A medical revolution that began in Indian country is spreading across the U.S., from Oregon to Vermont, and tens of millions of lives will be better for it.
Most recently, Vermont Gov. Peter Shumlin signed a law that authorizes mid-level dental health aide therapists (DHATs) to practice. Vermont joins two other states—Minnesota and Maine—that have sanctioned dental therapists, while Oregon has authorized pilot projects for the Coquille Tribe and the Confederated Tribes of Coos, Lower Umpqua, and Siuslaw Indians. Almost a dozen other states have filed legislation to approve DHATs just this year. A few months ago, the Swinomish Tribe became the first tribal community in the continental U.S. to hire a dental aide therapist.
Native communities, under the direction of the Alaska Native Tribal Health Consortium, pioneered the concept of DHATs in the U.S. Since 2004, DHATs have provided care to 40,000 people in Alaska’s tribal villages, care that they probably would not have been able to get otherwise. DHATs travel to remote communities and provide care in schools, community centers and clinics.
DHATs are rigorously trained and practice for 400 hours under the direct supervision of a dentist before they are certified to perform oral exams, clean teeth, fill cavities, do simple extractions and provide preventive care on their own under remote supervision. DHATs’ services free up dentists for more complex tasks such as implants and dentures, which before they often had not been able to perform because they did not have time.
Efforts to permit DHATs to practice have met with opposition from the American Dental Association, which has claimed—without evidence—that DHATs provide inferior care. The W.K. Kellogg Foundation, on the other hand, has backed the use of DHATs and provided funds to support training and deployment. In a statement applauding the Vermont law, Foundation President and CEO La June Montgomery Tabron said: “We stand with the people of Vermont and leaders in other states and across Indian country where community-led efforts to improve oral health are beginning to take hold. And we look forward to a future where tooth decay is no longer the number one chronic illness affecting children in the U.S.”
In Indian country, tooth decay rates for children and adolescents are twice the national average, according to the Indian Health Service. The 2015 IHS Oral Health Survey found that American Indian and Alaska Native adults had the highest rate of untreated dental caries (cavities) of any racial/ethnic group in the U.S. They have almost twice the rate of severe periodontal disease as the U.S. population as a whole, and are more likely to have missing teeth and to report having poor oral health and mouth pain. A full 40 percent (compared to 19 percent of the U.S. total population) reported avoiding food because of mouth problems.
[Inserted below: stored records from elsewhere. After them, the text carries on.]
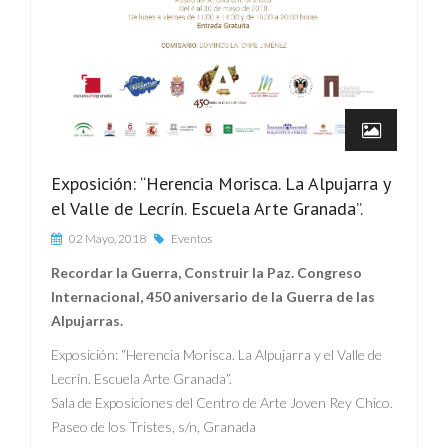
Exposición: “Herencia Morisca. La Alpujarra y
el Valle de Lecrín. Escuela Arte Granada”.
02 Mayo, 2018
Eventos
Recordar la Guerra, Construir la Paz. Congreso
Internacional, 450 aniversario de la Guerra de las
Alpujarras.
Exposición: “Herencia Morisca. La Alpujarra y el Valle de
Lecrín. Escuela Arte Granada”.
Sala de Exposiciones del Centro de Arte Joven Rey Chico.
Paseo de los Tristes, s/n, Granada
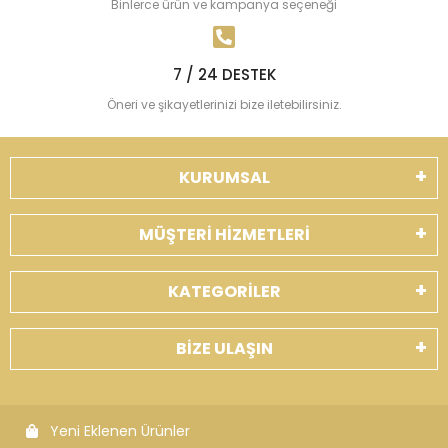
Binlerce ürün ve kampanya seçeneği
7 / 24 DESTEK
Öneri ve şikayetlerinizi bize iletebilirsiniz.
KURUMSAL
MÜŞTERİ HİZMETLERİ
KATEGORİLER
BİZE ULAŞIN
Yeni Eklenen Ürünler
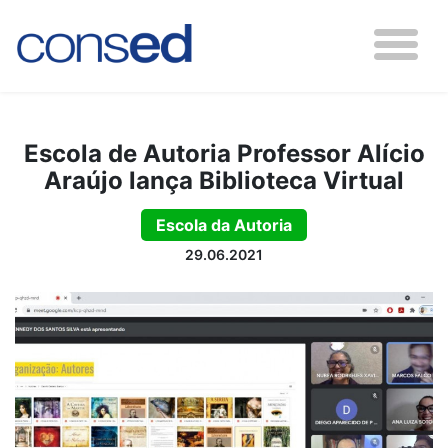
Escola de Autoria Professor Alício
Araújo lança Biblioteca Virtual
Escola da Autoria
29.06.2021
A 2011 W.K. Kellogg Foundation study found that on the Pine Ridge Reservation, 97 percent of adults and 84 percent of children had untreated tooth decay and 68 percent of adults had gum disease.
The IHS has only 280 dentists to serve 2.2 million people, which averages out to 7,857 patients per dentist, compared to 1,620 patients per dentist for the general population in 2013, according to the American Dental Association.
As Vermont and other states have recognized, people’s inability to get the dental care they need is not limited to tribal communities. Even in a state with as many resources as Massachusetts, where the per capita income was $37,288 in 2014 (compared with $23,683 in New Mexico, or $21,036 In Mississippi, for example), only 53 percent of low-income children and youth and 56 percent of low-income adults saw a dentist that year, according to the Massachusetts Health Policy Commission. Middle-income people have better access, but even they must often postpone dental care, or have teeth pulled instead of repaired, because of cost. DHATs can help—they earn about half of what dentists earn.
In Alaska, the DHAT program is an expansion of the Community Health Aide Program that began nearly half a century ago. CHAP provides primary health care, including education, communicable disease control, mother and child health care, behavioral health, family planning and environmental health, and referrals in more than 170 rural villages.
The Indian Health Service announced June 1 plans to expand the CHAP program to tribal communities throughout the U.S. Writes IHS in its policy statement about the proposal: “The use of paraprofessional health care workers, like community health aides, is a proven strategy for increasing access to much-needed health services and improving the quality of those services in Indian country, as well as other rural and frontier areas.”
Comments on the proposal are due July 29 and may be emailed to firstname.lastname@example.org under the subject line: IHS Expansion of Community Health Aide Program Draft Policy Statement Consultation, or mailed to Alec Thundercloud, M.D., Director, Office of Clinical and Preventive Services, Indian Health Service, 5600 Fishers Lane Mail Stop: 08N34-A, Rockville, MD 20857, ATTN: IHS Expansion of Community Health Aide Program Draft Policy Statement Consultation.